[Directions for this task] Reproduce the part of the records below that opens with the line containing "scientific name: Evarcha arcuata" and closes with the line containing "scientific name: Pyrocephalus rubinus", including both of those lines. Leave the pictures out of your copy.
====== Data shown
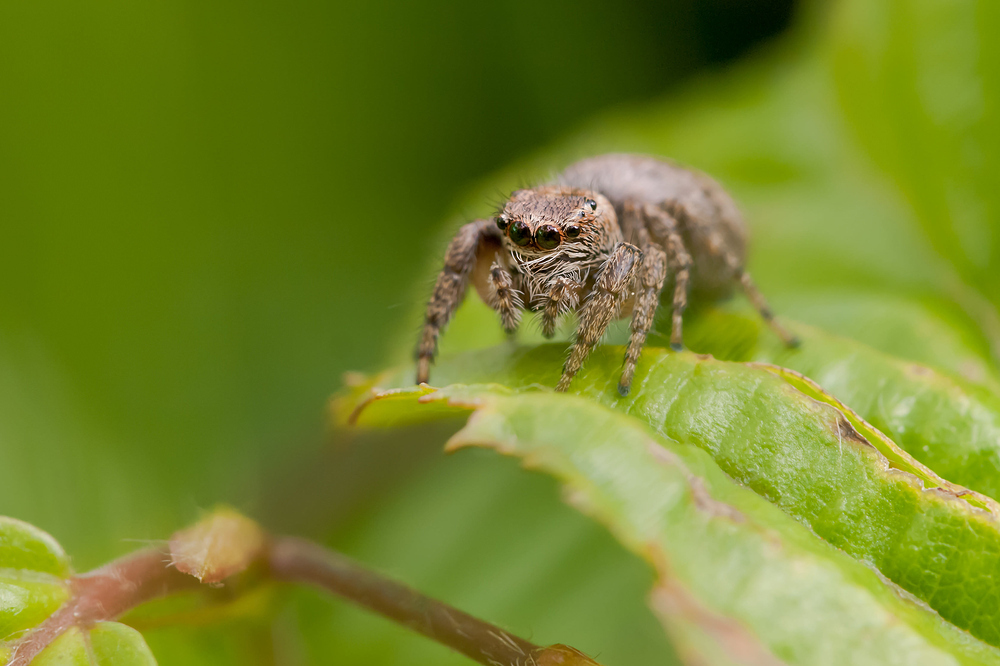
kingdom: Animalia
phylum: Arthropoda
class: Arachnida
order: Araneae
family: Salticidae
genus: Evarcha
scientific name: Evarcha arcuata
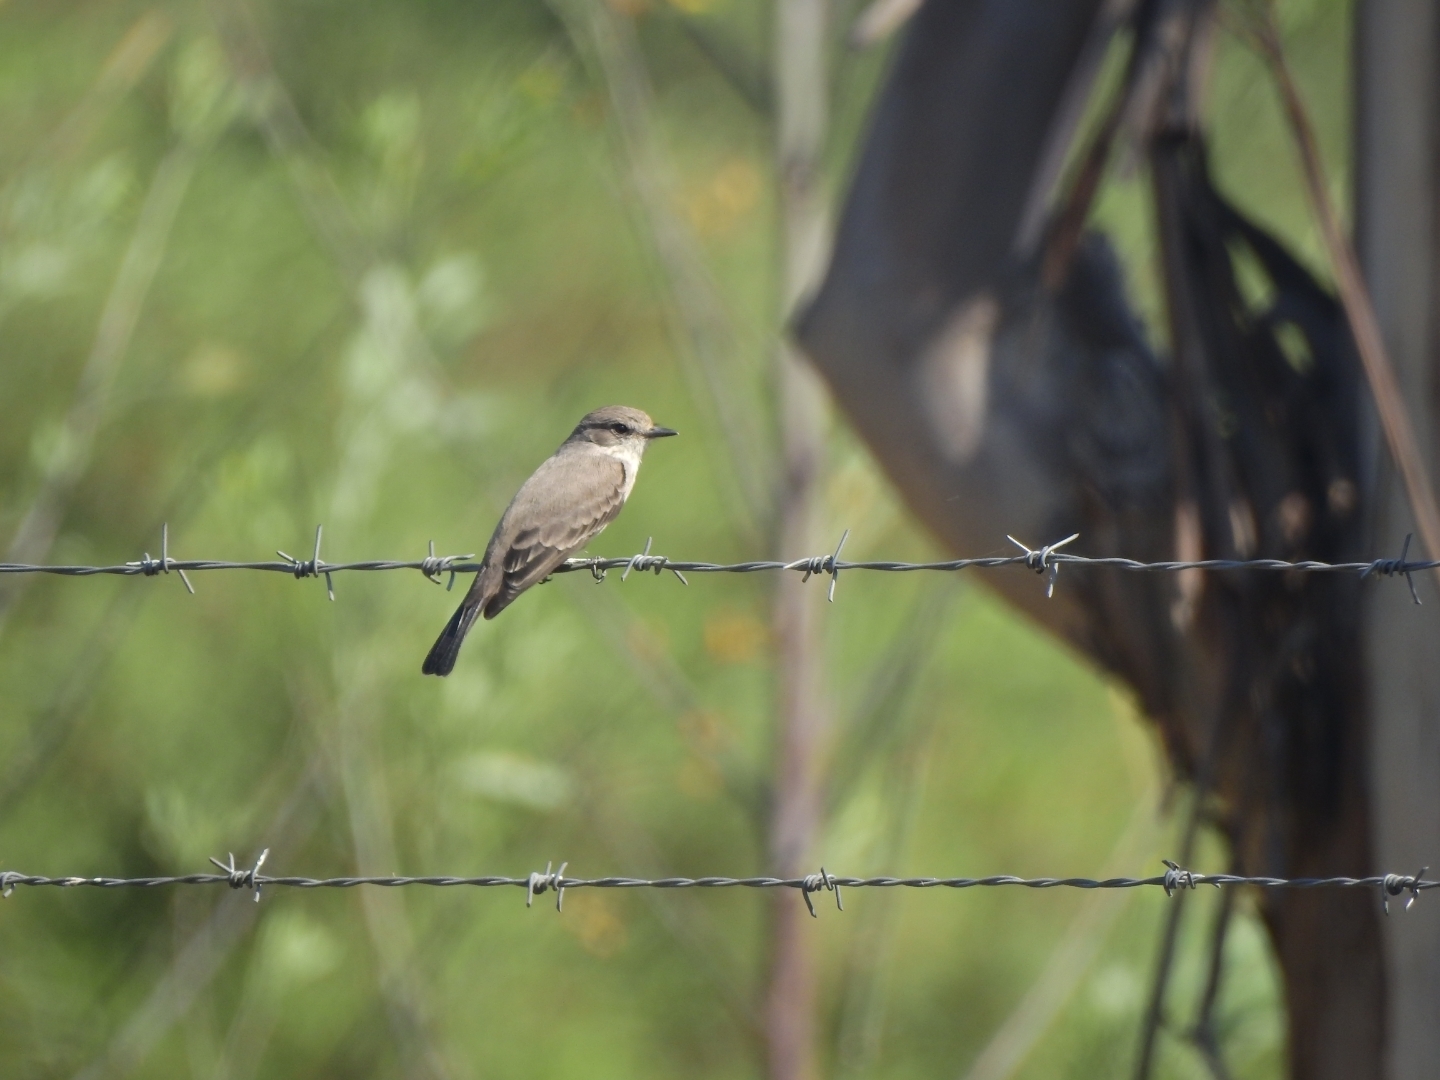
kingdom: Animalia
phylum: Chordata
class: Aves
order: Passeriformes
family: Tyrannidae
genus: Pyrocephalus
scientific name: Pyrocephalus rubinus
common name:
============
====== Data shown
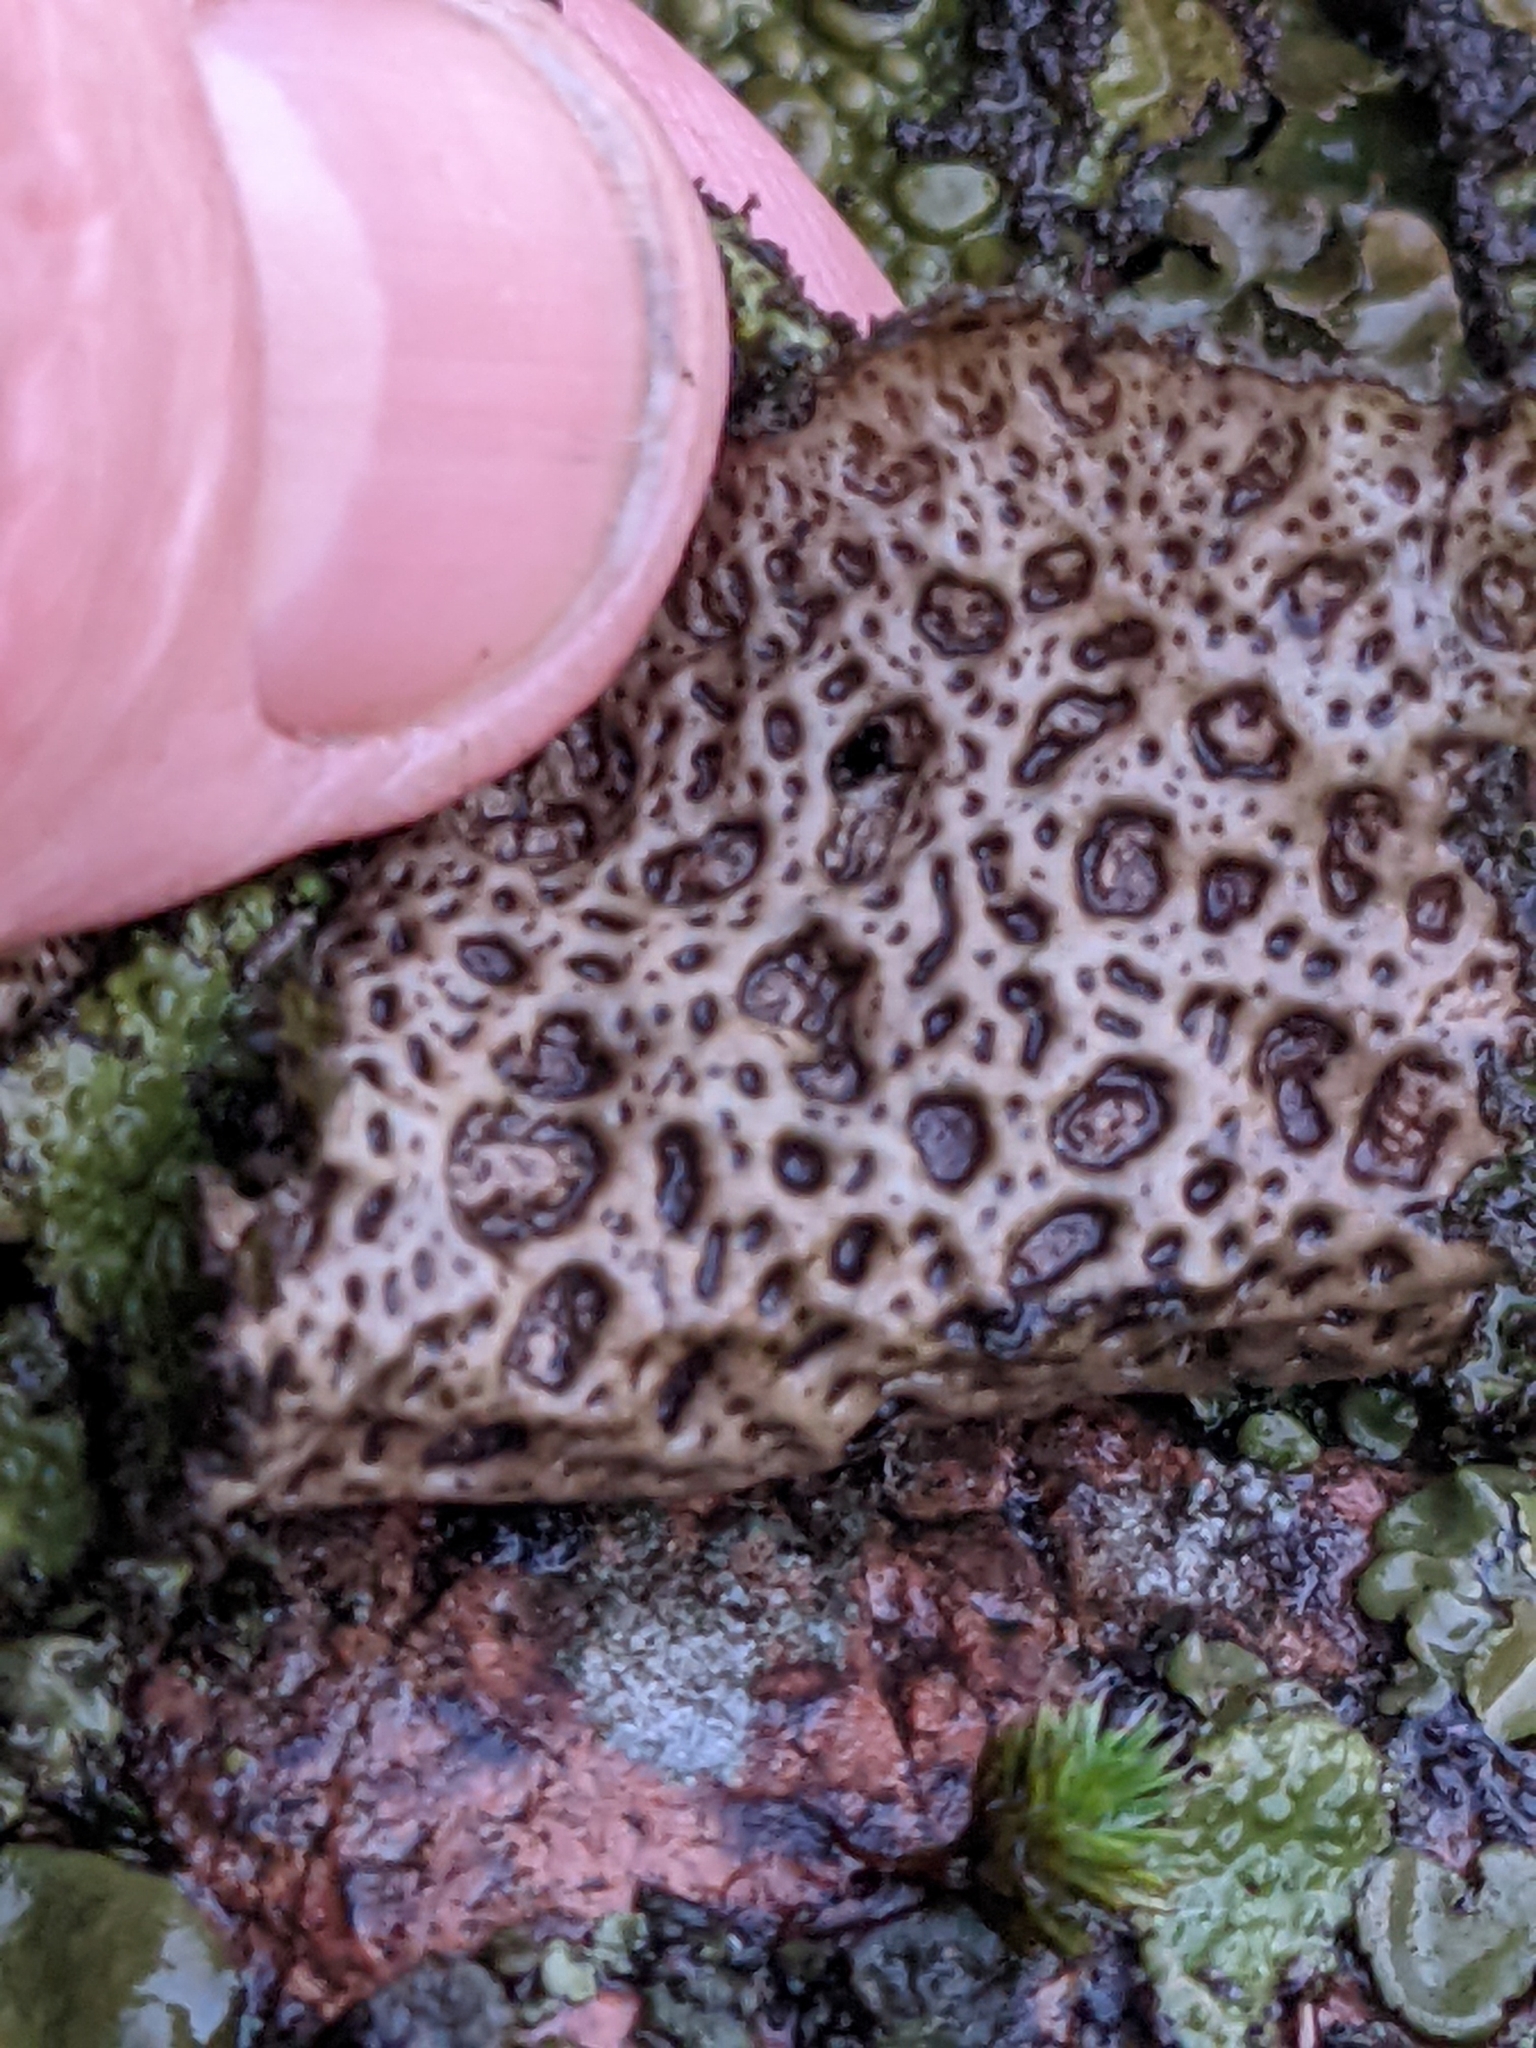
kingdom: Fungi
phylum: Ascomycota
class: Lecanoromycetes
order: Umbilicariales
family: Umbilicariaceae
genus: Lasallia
============
====== Data shown
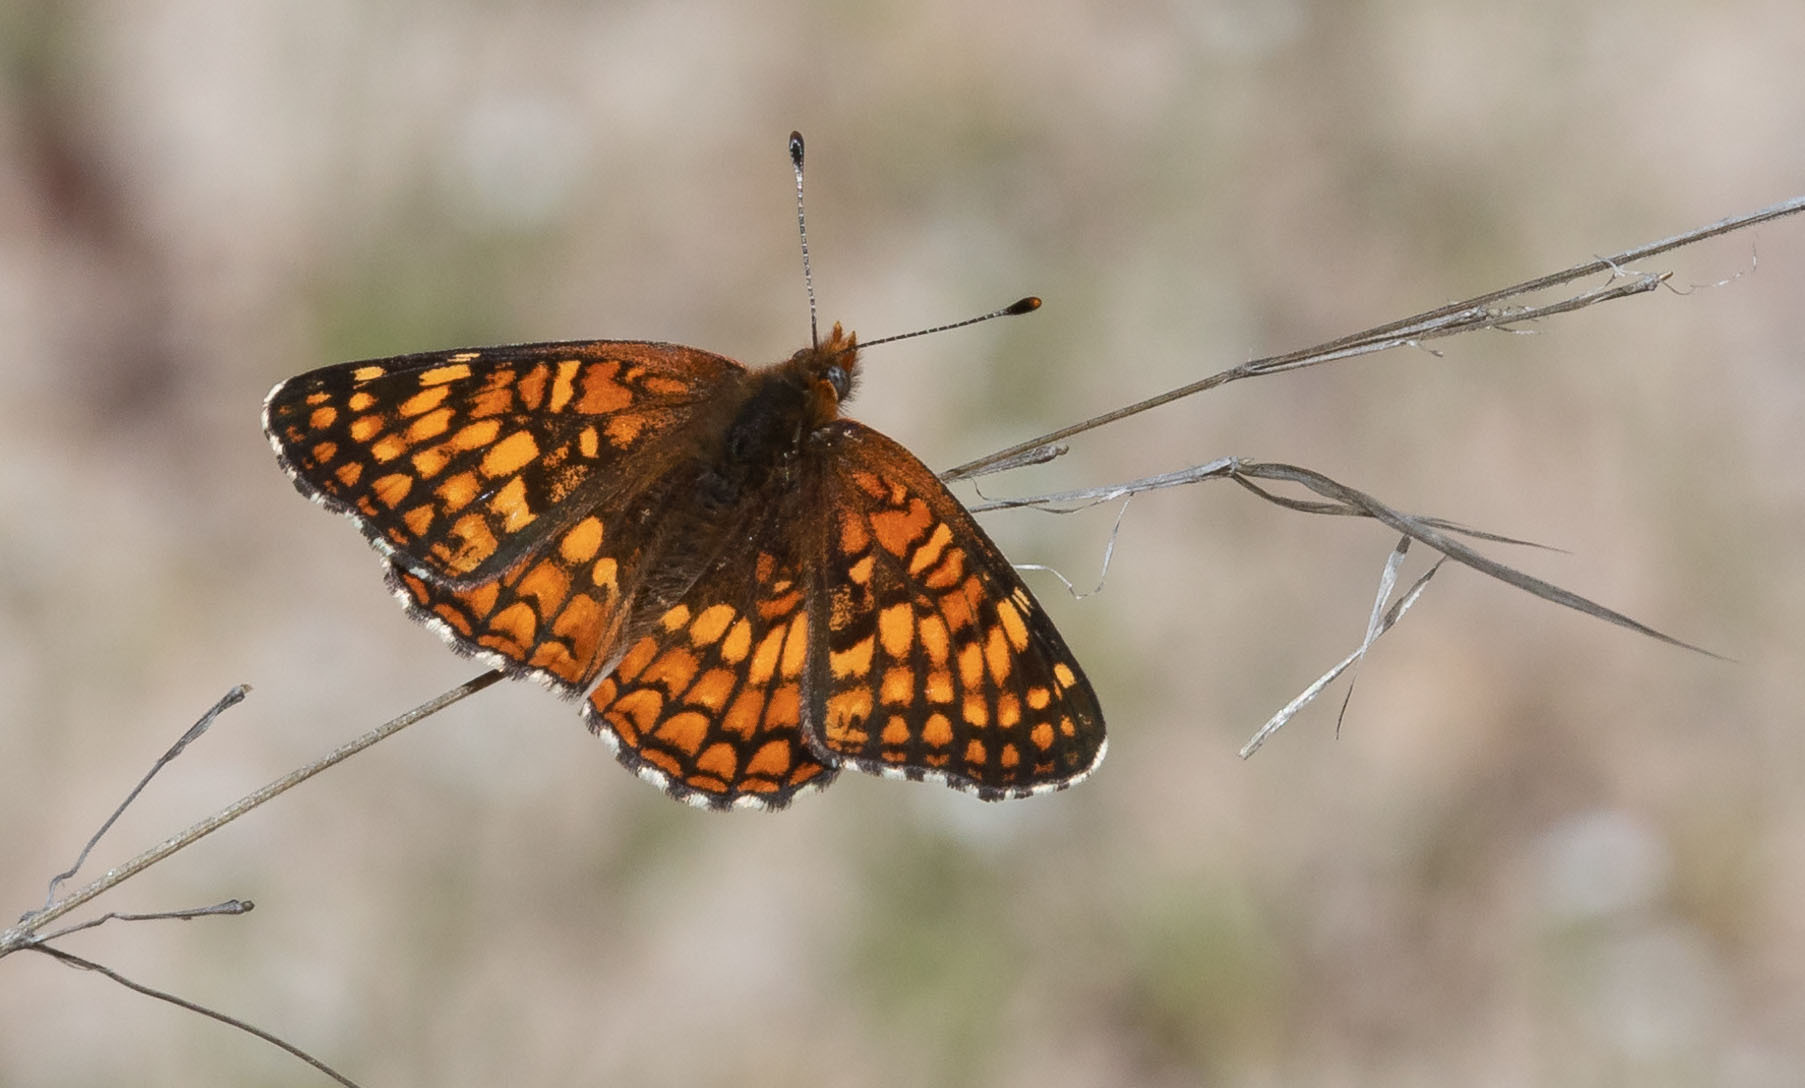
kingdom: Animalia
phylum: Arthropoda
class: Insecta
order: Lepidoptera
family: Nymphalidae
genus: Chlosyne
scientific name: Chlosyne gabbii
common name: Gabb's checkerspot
============
[Exercise result]
scientific name: Evarcha arcuata
kingdom: Animalia
phylum: Chordata
class: Aves
order: Passeriformes
family: Tyrannidae
genus: Pyrocephalus
scientific name: Pyrocephalus rubinus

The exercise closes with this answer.